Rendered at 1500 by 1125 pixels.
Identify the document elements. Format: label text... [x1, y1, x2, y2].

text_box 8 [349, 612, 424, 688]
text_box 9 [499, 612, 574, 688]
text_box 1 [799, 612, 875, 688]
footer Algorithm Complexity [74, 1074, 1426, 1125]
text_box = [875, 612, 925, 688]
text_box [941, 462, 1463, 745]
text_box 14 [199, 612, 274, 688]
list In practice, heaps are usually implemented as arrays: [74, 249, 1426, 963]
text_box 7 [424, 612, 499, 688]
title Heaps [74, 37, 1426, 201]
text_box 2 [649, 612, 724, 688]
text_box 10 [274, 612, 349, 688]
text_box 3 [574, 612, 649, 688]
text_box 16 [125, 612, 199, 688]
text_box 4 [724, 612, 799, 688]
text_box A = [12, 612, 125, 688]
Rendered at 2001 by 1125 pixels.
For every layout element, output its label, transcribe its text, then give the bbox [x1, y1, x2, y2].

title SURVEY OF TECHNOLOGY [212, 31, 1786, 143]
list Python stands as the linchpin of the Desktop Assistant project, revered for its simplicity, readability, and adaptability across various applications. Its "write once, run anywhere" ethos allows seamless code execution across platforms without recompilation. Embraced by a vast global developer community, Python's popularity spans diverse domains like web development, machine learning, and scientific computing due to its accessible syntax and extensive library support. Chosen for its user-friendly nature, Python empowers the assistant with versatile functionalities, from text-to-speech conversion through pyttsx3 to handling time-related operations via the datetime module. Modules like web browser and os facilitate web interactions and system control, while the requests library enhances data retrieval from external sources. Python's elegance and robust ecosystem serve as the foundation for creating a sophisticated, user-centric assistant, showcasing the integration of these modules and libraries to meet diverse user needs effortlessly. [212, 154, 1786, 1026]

★ ★ ★ ★ ★ ★ ★

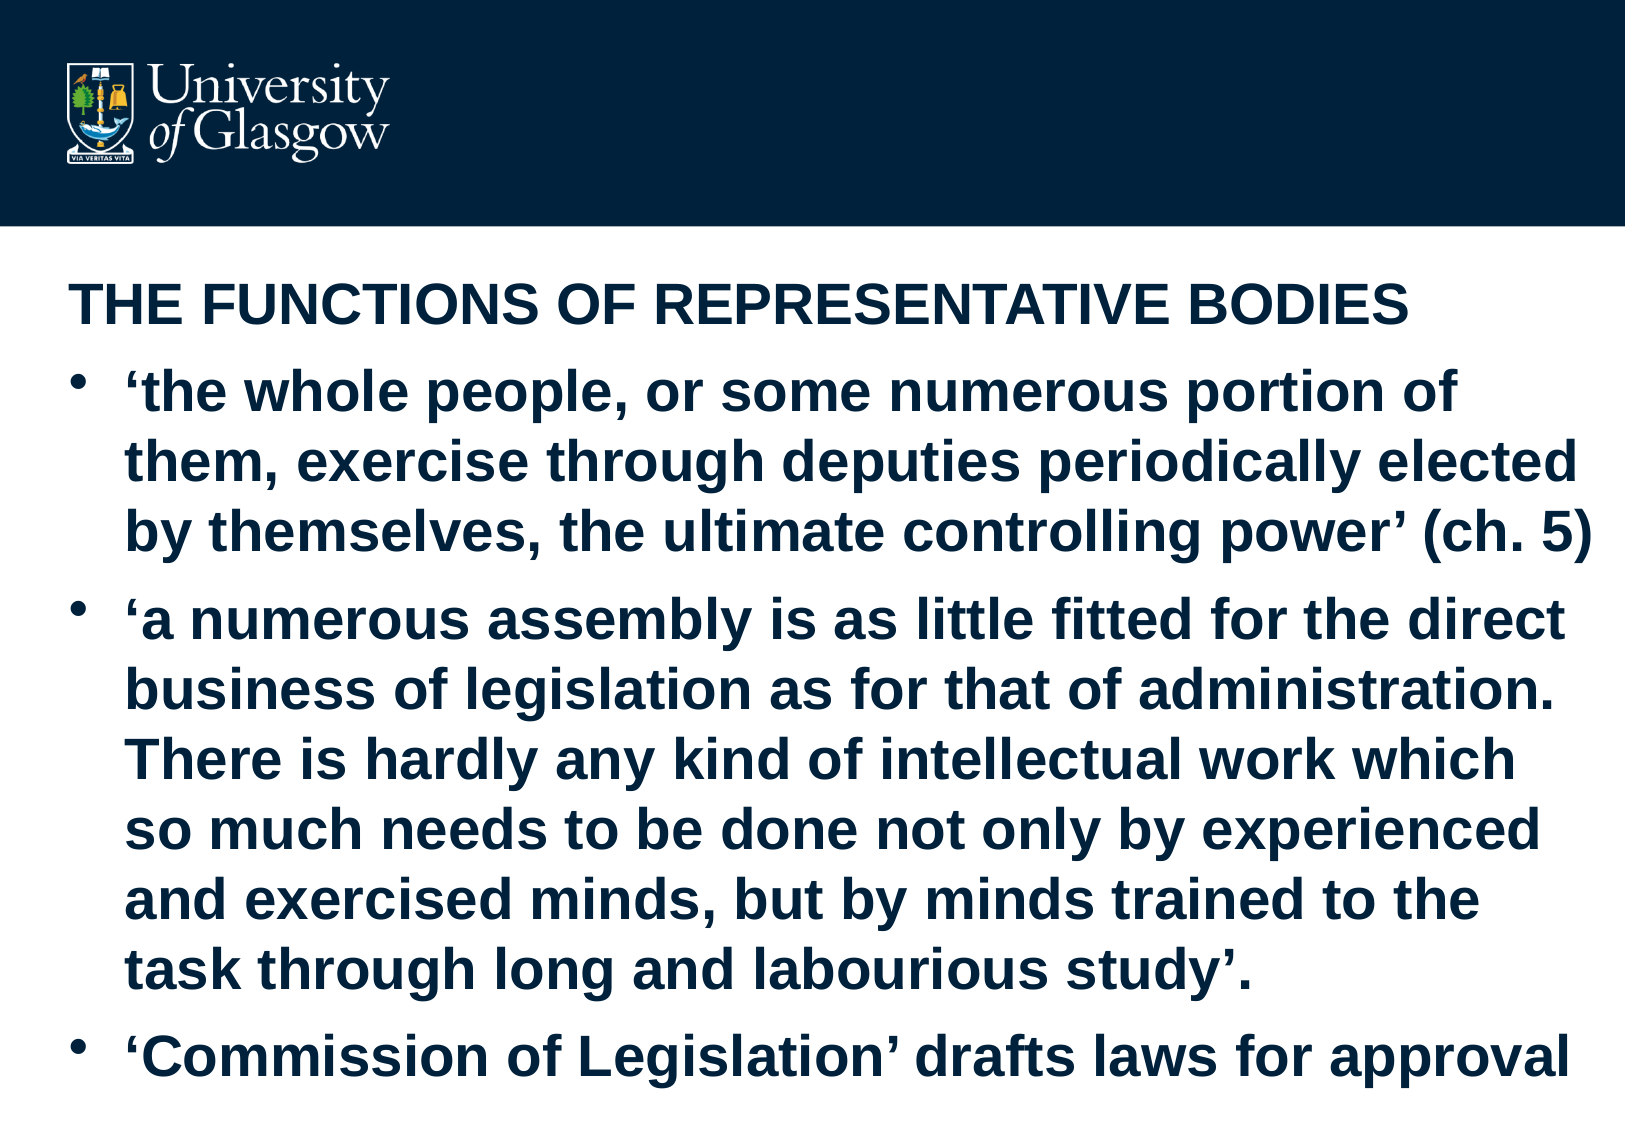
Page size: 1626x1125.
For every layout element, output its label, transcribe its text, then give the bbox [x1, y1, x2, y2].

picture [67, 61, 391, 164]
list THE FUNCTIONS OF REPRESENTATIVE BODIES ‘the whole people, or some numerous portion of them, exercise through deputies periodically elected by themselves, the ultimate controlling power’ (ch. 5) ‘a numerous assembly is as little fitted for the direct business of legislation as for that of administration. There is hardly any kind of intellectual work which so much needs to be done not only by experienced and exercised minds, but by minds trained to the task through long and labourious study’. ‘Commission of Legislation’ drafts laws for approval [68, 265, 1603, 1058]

★ ★ ★ ★ ★ ★ ★

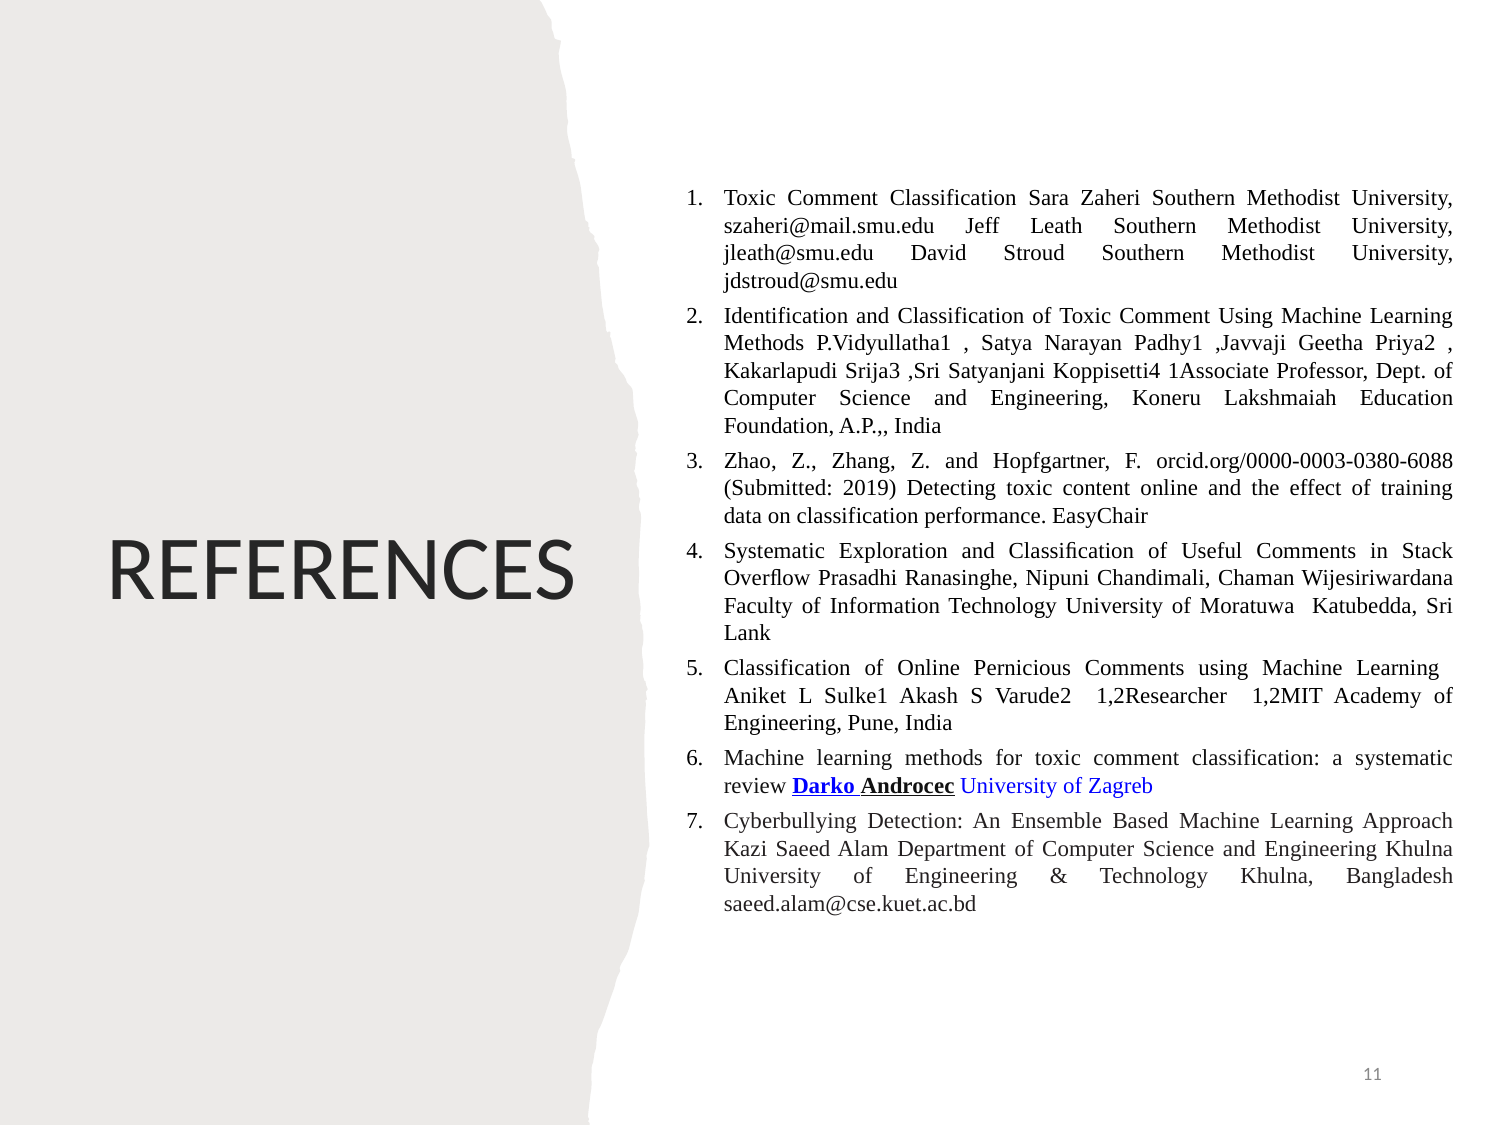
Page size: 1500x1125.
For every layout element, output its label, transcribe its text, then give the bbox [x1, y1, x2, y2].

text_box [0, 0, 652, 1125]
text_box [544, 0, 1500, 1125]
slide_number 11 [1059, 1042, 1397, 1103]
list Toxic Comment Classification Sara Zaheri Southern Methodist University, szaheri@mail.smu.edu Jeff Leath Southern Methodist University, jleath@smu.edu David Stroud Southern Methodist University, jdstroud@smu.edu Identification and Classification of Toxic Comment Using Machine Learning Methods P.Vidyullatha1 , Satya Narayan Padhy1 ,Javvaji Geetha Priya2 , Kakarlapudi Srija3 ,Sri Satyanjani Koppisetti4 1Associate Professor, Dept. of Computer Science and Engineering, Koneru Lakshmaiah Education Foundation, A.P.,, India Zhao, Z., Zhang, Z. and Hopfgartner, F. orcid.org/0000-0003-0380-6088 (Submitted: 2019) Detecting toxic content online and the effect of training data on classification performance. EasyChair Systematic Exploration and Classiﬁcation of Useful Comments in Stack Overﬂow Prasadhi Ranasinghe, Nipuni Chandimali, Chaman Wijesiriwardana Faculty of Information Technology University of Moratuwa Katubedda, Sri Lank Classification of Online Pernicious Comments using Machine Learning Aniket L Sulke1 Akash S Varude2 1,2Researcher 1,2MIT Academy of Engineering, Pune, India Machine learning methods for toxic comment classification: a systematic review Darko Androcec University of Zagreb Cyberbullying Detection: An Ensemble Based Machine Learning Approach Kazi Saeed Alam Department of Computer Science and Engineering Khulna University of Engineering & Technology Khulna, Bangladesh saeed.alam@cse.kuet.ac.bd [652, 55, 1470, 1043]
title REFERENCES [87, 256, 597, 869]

★ ★ ★ ★ ★ ★ ★

Pull every line containing the word "pixels" out of the material.

Solution to the exercise:
Rendered at 1500 by 1125 pixels.
Rendered at 2001 by 1125 pixels.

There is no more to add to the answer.